Task data:

-.-.-

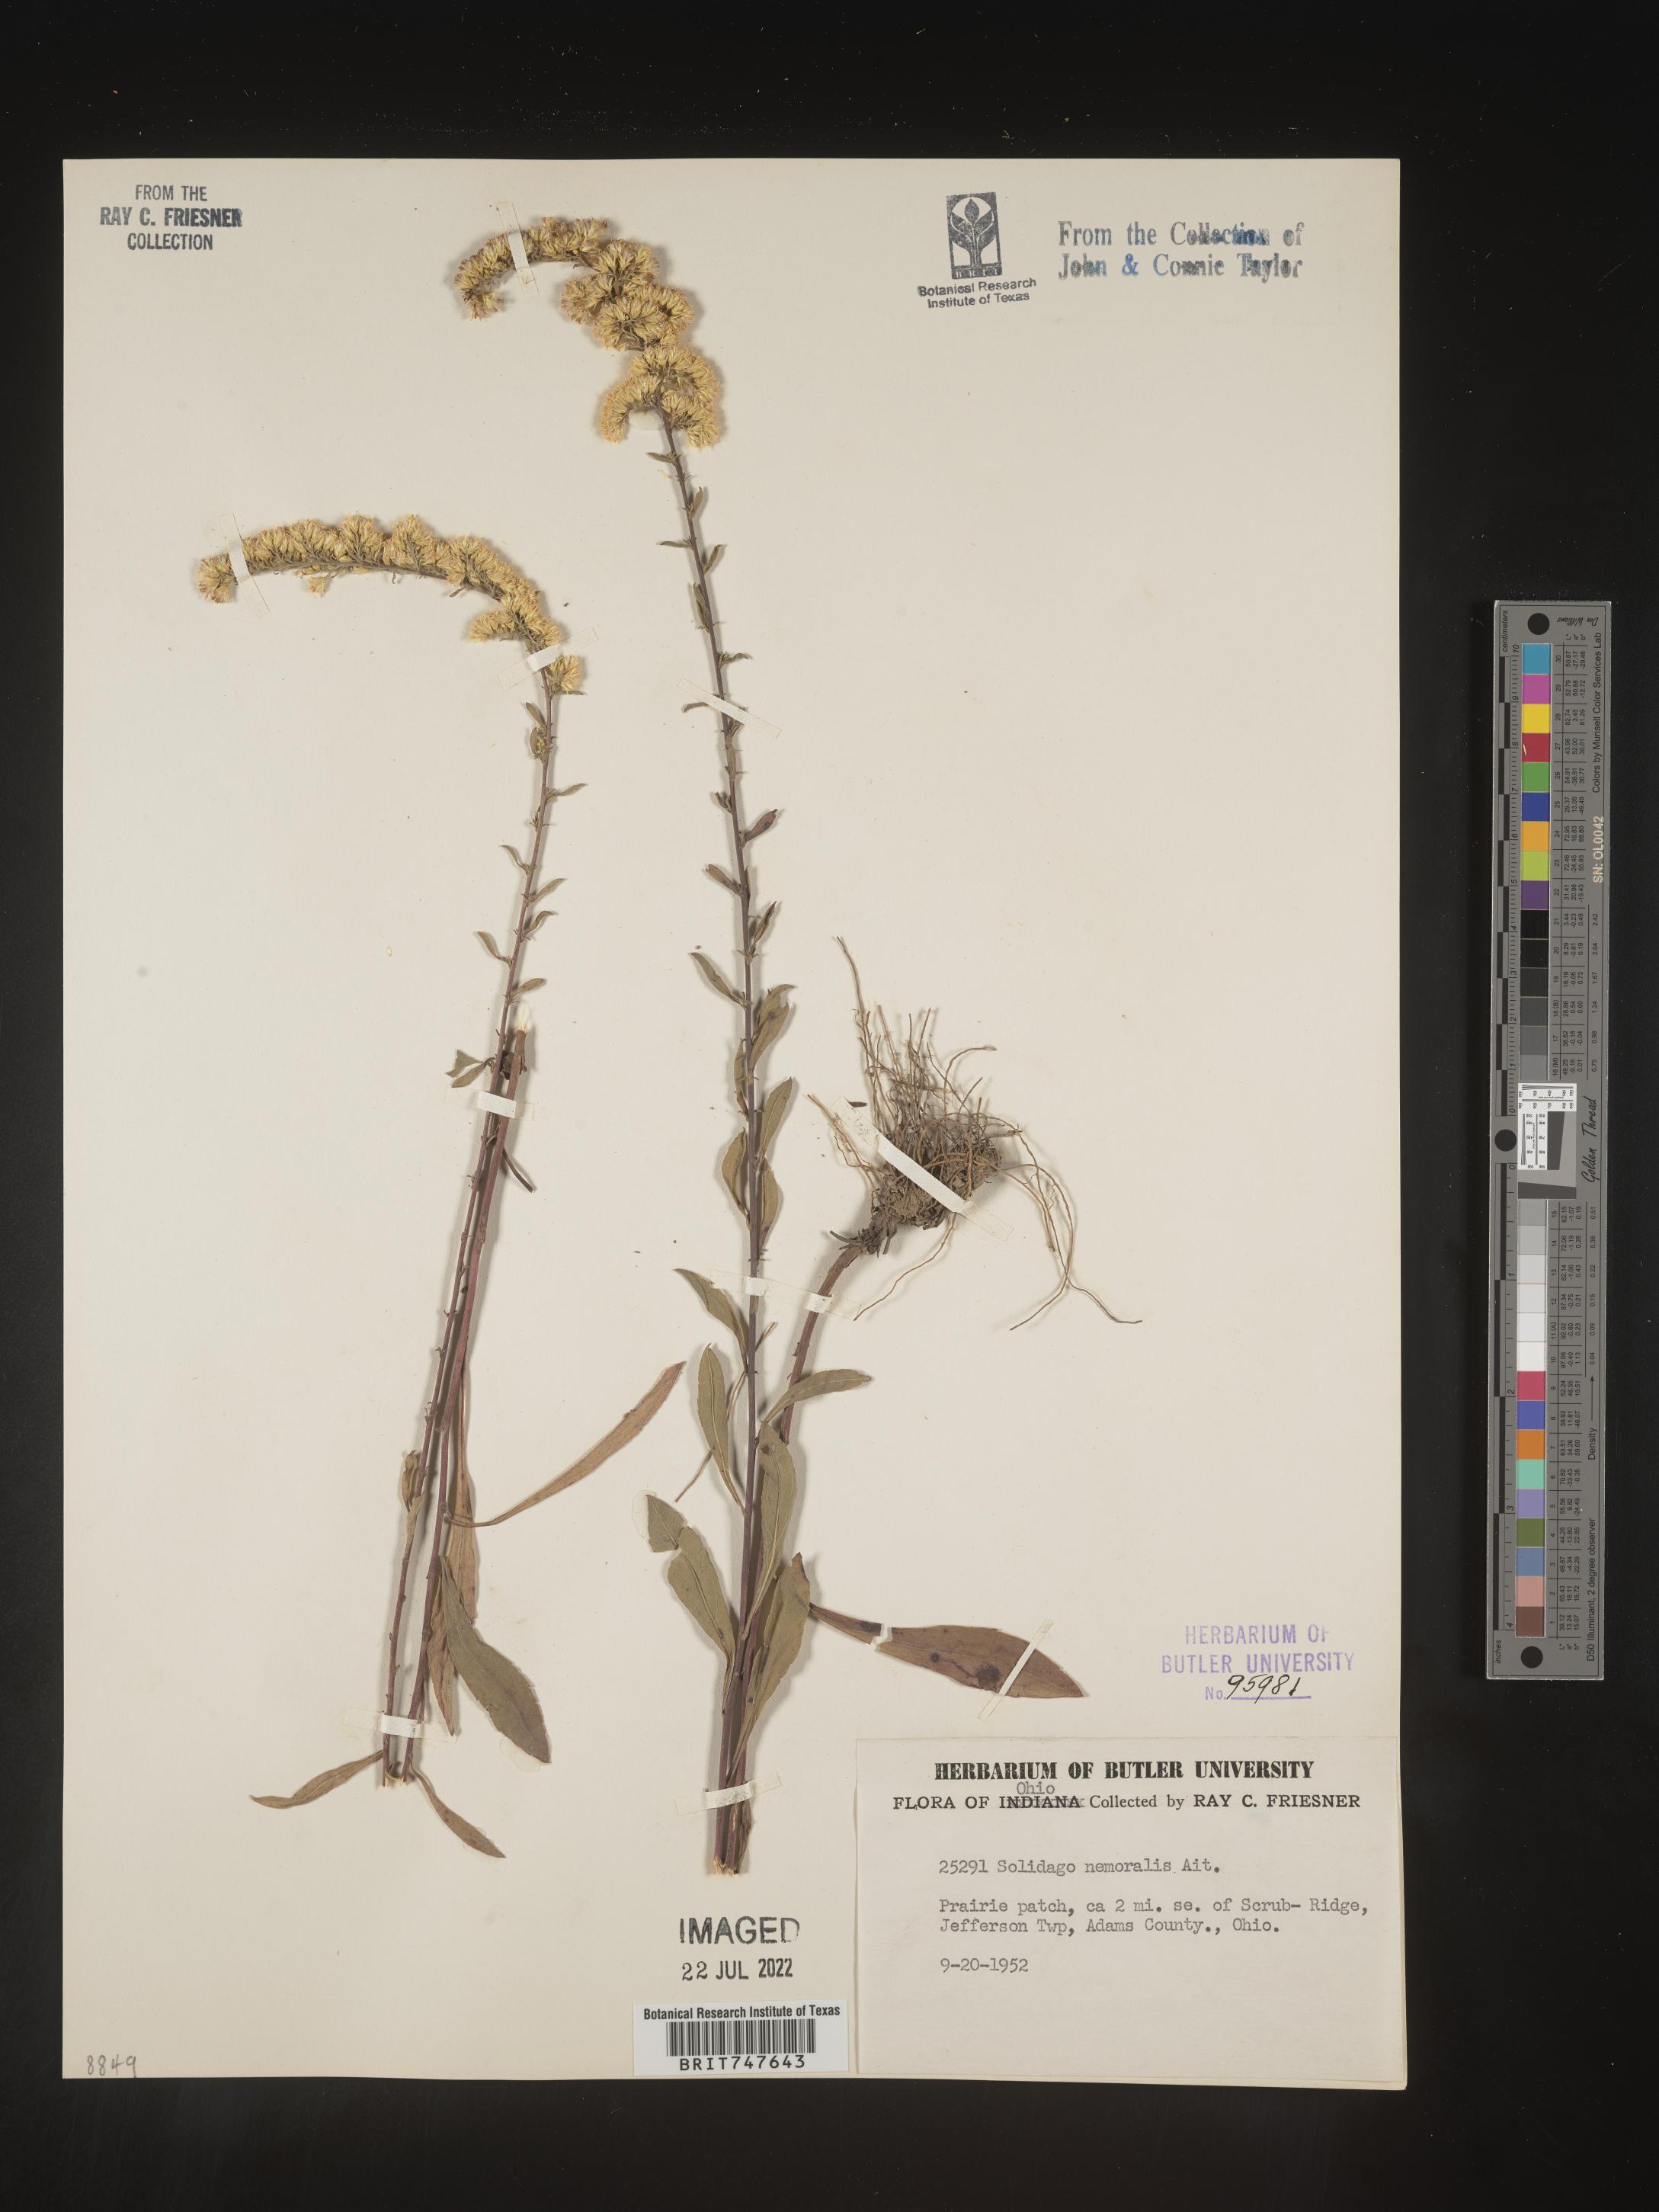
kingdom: Plantae
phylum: Tracheophyta
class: Magnoliopsida
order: Asterales
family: Asteraceae
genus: Solidago
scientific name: Solidago nemoralis
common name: Grey goldenrod
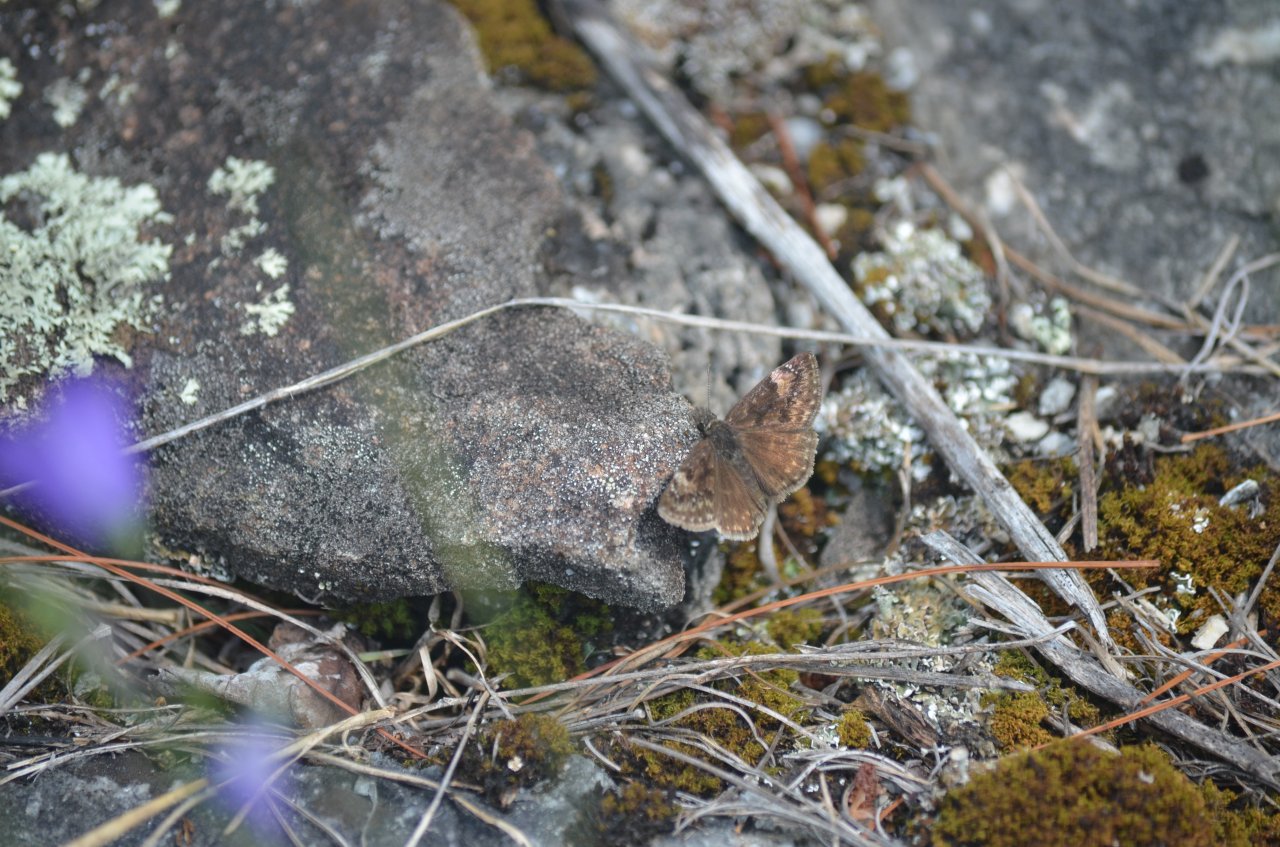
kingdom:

-.-.-

What is required:
Will you write out every line of the records above word for word, leaving out the pictures?

Response below:
kingdom: Plantae
phylum: Tracheophyta
class: Magnoliopsida
order: Asterales
family: Asteraceae
genus: Solidago
scientific name: Solidago nemoralis
common name: Grey goldenrod
kingdom:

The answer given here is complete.